Reduction of Regression Prediction Error by Incorporating Var Interactions and Factorization

In this post, we work with dataset mtcars in R. The dataset has 32 observations and 11 variables. Various regression models were tried on the model. Each one of these models was optimized in regards to AIC, using stepwise regression. The prediction error was computed using leave-one-out cross validation.

The smallest prediction error and also the smallest regression standard error was achieved, when we incorporated as much knowledge as possible about our independent variables. Specifically, looking at the correlation matrix of the data one can see that some of the variables are correlated and to account for that an interaction term was included in the model. In addition, some of the variables were of discrete nature taking only a few unique values. Knowledge about this was incorporated in the regression, by entering these variables as factors in the model. The complete code for the development and testing of the models is in the link below.

Regression Code Link

Below is a version that takes into account that some categorical variables are ordered. However, the prediction and standard regression errors remain the same as above:

Regression Code Link

Leave-one-out cross validation in R and computation of the predicted residual sum of squares(PRESS) statistic

We will use the gala dataset in the faraway package to demonstrate leave-one-out cross-validation. In this type of validation, one case of the data set is left out and used as the testing set and the remaining data are used as the training set for the regression.

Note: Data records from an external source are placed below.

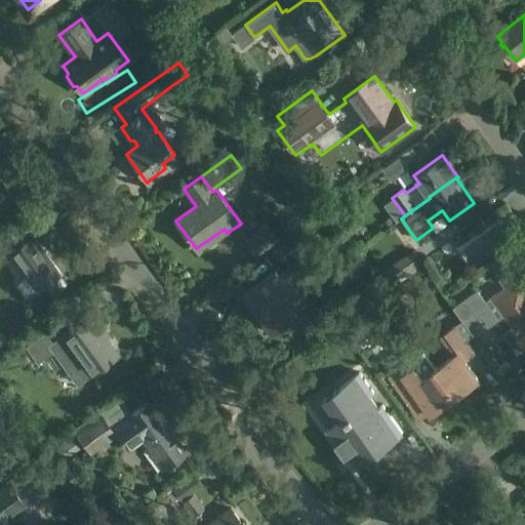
[(65,283),(58,274),(61,272),(46,252),(45,253),(31,234),(30,235),(18,220),(0,234),(0,263),(12,254),(37,289),(45,283),(52,292),(65,283)]
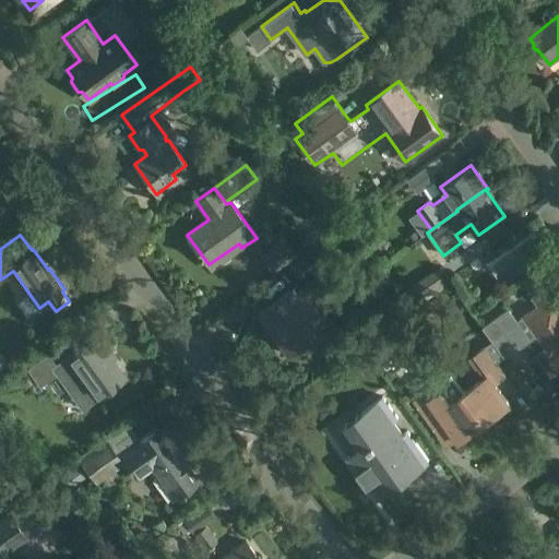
[(273,272),(300,253),(288,236),(262,256),(273,272)]
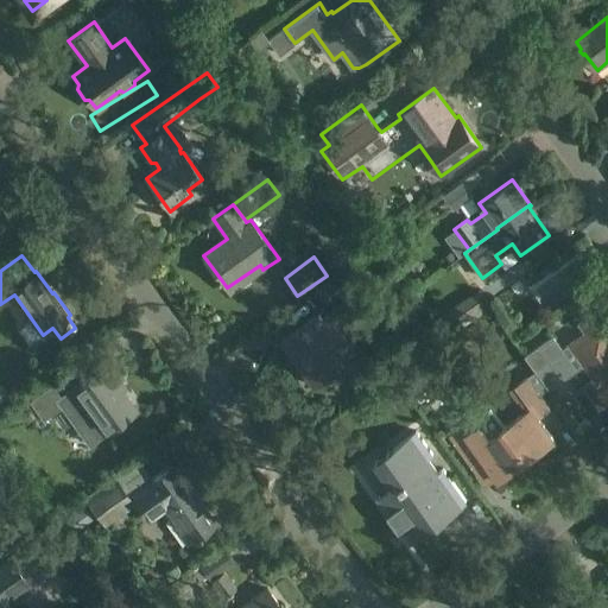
[(352,265),(317,290),(327,302),(360,277),(352,265)]
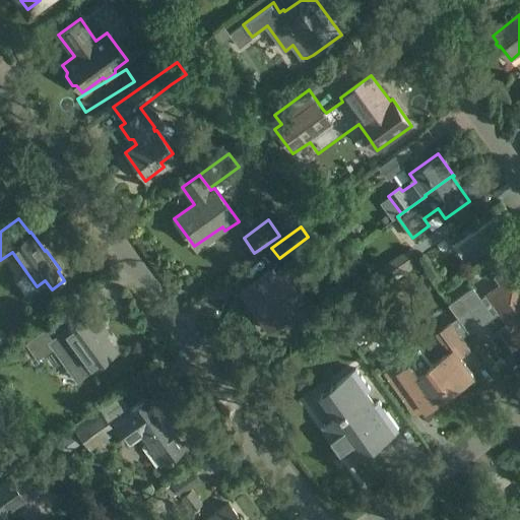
[(432,246),(446,237),(440,228),(426,237),(432,246)]
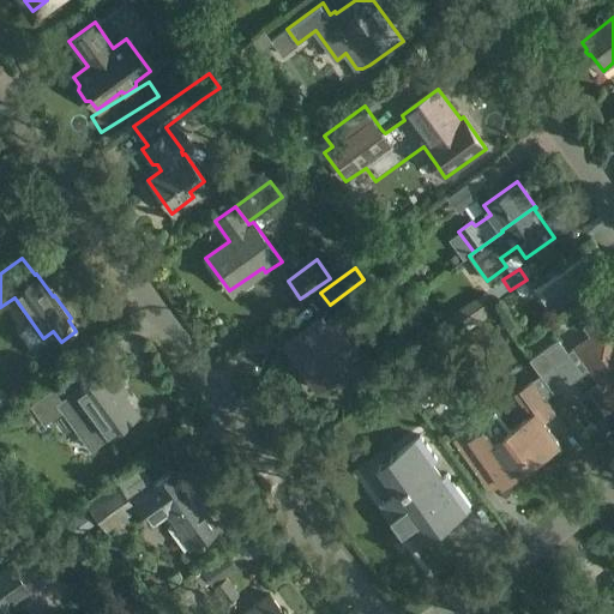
[(485,292),(446,319),(459,337),(498,309),(485,292)]
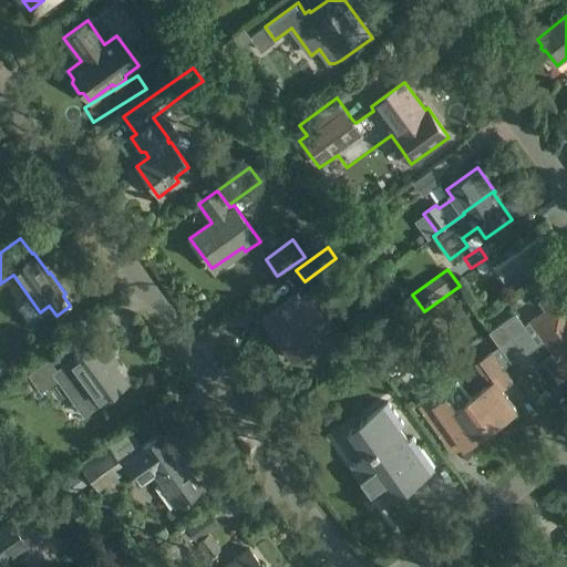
[(296,359),(321,341),(336,331),(326,318),(310,297),(303,288),(296,295),(260,319),(272,336),(277,332),(296,359)]
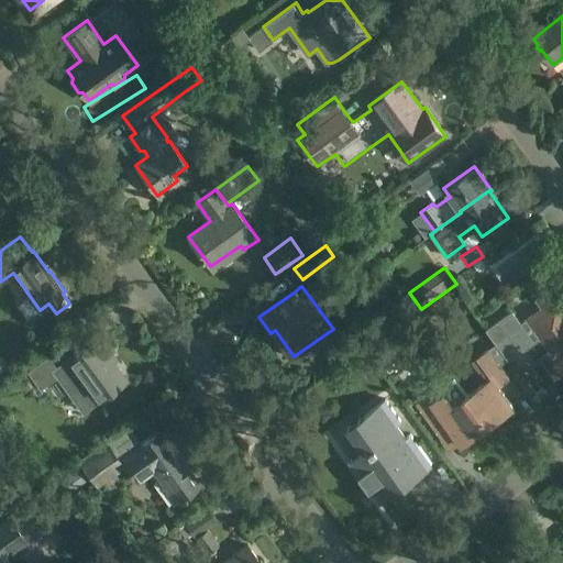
[(531,317),(544,337),(554,350),(551,352),(543,357),(555,375),(562,368),(562,306),(551,289),(536,300),(541,309),(531,317)]
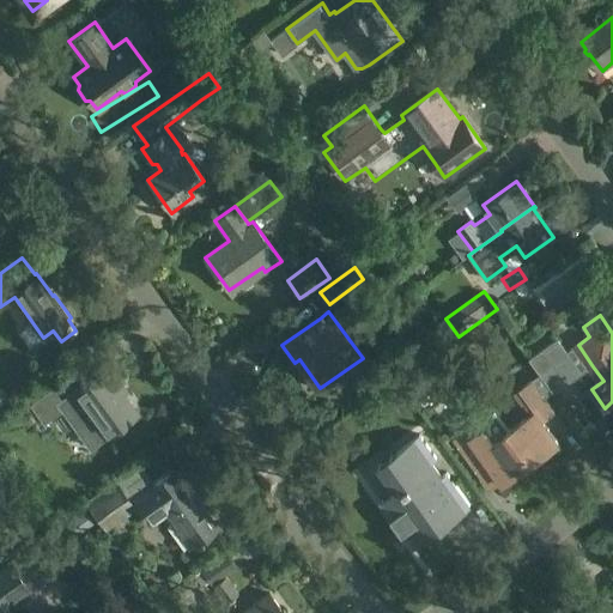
[(29,368),(42,359),(31,341),(18,350),(29,368)]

This process is repeated until each case in  the data set has served as the testing set.

The key concept in creating the iterative leave-one-out process in R is creating a column vector c1 and attaching it to gala as shown below, This allows us to uniquely identify the row that is to be left out in each iteration.

> library(faraway)

> gala[1:3,]

          Species Endemics  Area Elevation Nearest Scruz Adjacent

Baltra         58       23 25.09       346     0.6   0.6     1.84

Bartolome      31       21  1.24       109     0.6  26.3   572.33

Caldwell        3        3  0.21       114     2.8  58.7     0.78

>c1<-c(1:30)

> gala2<-cbind(gala,c1)

> gala2[1:3,]

          Species Endemics  Area Elevation Nearest Scruz Adjacent c1

Baltra         58       23      25.09       346     0.6        0.6        1.84       1

Bartolome   31       21     1.24       109       0.6      26.3     572.33      2

> diff1<-numeric(30)

> for(i in 1:30){model1<-lm(Species~Endemics+Area+Elevation,subset=(c1!=i),data=gala2)

+ specpr<-predict(model1,list(Endemics=gala2[i,2],Area=gala2[i,3],Elevation=gala2[i,4]),data=gala2)

+ diff1[i]<-gala2[i,1]-specpr }

 

>summ1<-numeric(1)

>summ1=0

> for(i in 1:30){summ1<-summ1+diff1[i]^2}

> summ1

[1] 259520.5

The variable summ1 holds the value of  the PRESS statistic.